Rank-and-file independents fare no better than influencers. In 2024, the Democratic Party cancelled their presidential primary, preferring to first insulate Biden and then crown Harris. Rep. Dean Phillips (D-Minn.) said, “This is a disaster” and was ignored.

Opdycke emphasizes that independents—the largest bloc of voters—aren’t going away. Hilariously, he thinks that Rahm Emanuel, who is being floated as a potential Democratic National Committee (DNC) chair, actually might help the Democrats right their ship. 

“I think independence is a streak that I’m going to look for,” Emanuel told Ezra Klein in a recent interview. “Give me somebody that ran against the grain, said publicly what people are thinking … so their independence is a quality that gives them kind of the anti-establishment, the anti-elite tone.
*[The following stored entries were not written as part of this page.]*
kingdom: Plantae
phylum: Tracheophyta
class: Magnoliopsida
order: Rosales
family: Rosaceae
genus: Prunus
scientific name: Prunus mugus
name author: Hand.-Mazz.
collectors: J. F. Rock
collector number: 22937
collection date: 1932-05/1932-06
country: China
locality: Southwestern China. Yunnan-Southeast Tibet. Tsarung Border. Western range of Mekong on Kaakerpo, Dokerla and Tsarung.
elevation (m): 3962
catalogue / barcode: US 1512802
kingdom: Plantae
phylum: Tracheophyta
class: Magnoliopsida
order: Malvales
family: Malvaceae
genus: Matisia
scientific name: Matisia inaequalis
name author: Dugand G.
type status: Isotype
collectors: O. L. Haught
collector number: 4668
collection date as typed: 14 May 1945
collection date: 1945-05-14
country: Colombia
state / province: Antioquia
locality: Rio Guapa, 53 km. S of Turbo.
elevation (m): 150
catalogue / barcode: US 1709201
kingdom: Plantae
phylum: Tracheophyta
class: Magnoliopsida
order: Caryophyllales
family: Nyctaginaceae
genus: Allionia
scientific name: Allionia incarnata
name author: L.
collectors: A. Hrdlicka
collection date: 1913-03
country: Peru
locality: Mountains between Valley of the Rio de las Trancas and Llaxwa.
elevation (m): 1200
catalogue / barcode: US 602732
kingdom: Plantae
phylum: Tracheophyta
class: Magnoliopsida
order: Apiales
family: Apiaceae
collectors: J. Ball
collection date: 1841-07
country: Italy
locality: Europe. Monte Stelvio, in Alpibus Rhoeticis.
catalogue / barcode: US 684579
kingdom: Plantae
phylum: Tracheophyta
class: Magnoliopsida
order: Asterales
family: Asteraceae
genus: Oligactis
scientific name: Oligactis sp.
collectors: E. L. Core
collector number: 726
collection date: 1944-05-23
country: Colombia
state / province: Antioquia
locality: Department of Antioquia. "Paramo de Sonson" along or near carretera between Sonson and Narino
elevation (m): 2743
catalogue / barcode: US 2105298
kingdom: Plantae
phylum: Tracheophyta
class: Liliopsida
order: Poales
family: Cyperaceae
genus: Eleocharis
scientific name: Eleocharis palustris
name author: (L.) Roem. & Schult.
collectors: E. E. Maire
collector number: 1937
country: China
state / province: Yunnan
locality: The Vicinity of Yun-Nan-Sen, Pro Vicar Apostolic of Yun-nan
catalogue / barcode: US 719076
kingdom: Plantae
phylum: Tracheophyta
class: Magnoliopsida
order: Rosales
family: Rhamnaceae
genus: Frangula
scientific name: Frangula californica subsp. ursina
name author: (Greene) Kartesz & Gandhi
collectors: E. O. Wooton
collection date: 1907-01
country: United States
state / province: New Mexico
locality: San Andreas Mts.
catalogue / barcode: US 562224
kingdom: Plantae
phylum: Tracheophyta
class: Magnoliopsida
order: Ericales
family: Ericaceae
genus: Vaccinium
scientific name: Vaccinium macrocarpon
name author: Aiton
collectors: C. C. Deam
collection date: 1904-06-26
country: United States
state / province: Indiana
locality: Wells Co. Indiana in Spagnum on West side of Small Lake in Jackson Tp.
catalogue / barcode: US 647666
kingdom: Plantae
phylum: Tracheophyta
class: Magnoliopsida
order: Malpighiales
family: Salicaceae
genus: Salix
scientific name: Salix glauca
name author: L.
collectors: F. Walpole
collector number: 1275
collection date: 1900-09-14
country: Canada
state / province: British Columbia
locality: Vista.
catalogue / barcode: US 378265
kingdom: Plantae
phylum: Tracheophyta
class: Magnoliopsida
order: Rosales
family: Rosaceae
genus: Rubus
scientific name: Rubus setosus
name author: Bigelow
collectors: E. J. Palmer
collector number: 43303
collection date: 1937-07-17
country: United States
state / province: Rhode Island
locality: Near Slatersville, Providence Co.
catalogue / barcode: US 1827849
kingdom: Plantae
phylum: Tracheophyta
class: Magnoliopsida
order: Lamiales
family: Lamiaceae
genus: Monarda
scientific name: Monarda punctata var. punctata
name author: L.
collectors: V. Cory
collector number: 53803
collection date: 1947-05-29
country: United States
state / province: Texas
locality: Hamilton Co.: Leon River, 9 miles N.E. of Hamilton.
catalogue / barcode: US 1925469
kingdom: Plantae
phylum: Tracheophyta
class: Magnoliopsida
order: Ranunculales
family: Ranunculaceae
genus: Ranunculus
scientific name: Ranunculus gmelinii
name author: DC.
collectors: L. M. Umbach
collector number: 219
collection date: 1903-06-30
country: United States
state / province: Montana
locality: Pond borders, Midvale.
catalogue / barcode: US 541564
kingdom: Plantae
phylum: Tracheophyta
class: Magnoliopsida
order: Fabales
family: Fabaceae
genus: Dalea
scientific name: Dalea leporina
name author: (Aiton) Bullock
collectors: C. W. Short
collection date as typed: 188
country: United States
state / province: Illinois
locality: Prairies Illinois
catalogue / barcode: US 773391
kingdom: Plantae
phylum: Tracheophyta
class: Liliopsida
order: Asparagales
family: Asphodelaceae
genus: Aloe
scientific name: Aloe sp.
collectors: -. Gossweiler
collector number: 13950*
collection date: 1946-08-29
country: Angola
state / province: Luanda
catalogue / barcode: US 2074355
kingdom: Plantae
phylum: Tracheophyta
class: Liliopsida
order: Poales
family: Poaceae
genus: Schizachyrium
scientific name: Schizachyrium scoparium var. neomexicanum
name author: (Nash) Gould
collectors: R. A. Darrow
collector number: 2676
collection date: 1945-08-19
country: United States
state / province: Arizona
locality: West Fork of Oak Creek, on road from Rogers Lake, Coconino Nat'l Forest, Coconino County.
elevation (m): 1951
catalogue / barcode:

To me, independence, saying things that aren’t politically correct, willing to take on not just X interest group or whatever but even your own party’s interest group or leadership — to me, that’s the gold mine I want to go work in.”

Sounds like he knows what’s what, right? He may be saying the right things, but does anyone really believe that Barack Obama’s former chief of staff has it in him to embrace independents in a meaningful way? I don’t. Remember, Obama’s presidency aggressively pushed radicalism over centrism. 

Trust me, Emanuel isn’t going to steer the party back to the center.

The solution, Opdycke argues, is simple but unlikely. The Democratic Party should embrace independent initiatives, support open primaries, and allow for healthy competition and debate, but is there any indication that they will actually do it?

Openness to debate within the Democratic Party would be a solid start, but in the end, they also have to move toward the center, not just pay them lip service.